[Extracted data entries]
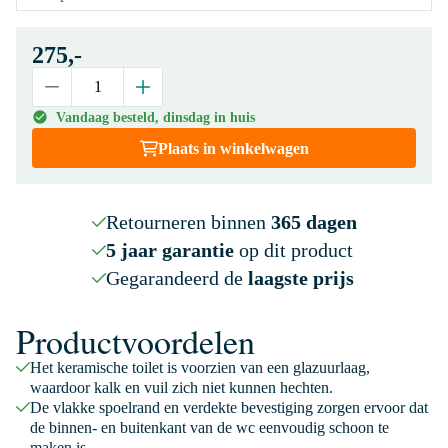
275,-
Vandaag besteld, dinsdag in huis
Plaats in winkelwagen
Retourneren binnen
365 dagen
5 jaar garantie
op dit product
Gegarandeerd de
laagste prijs
Productvoordelen
Het keramische toilet is voorzien van een glazuurlaag,
waardoor kalk en vuil zich niet kunnen hechten.
De vlakke spoelrand en verdekte bevestiging zorgen ervoor dat
de binnen- en buitenkant van de wc eenvoudig schoon te
maken is.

▸ **TO-DO ITEM**: Please copy the data shown above, line by line and exactly, omitting the images.

▸ **SOLUTION BELOW**:
275,-
Vandaag besteld, dinsdag in huis
Plaats in winkelwagen
Retourneren binnen
365 dagen
5 jaar garantie
op dit product
Gegarandeerd de
laagste prijs
Productvoordelen
Het keramische toilet is voorzien van een glazuurlaag,
waardoor kalk en vuil zich niet kunnen hechten.
De vlakke spoelrand en verdekte bevestiging zorgen ervoor dat
de binnen- en buitenkant van de wc eenvoudig schoon te
maken is.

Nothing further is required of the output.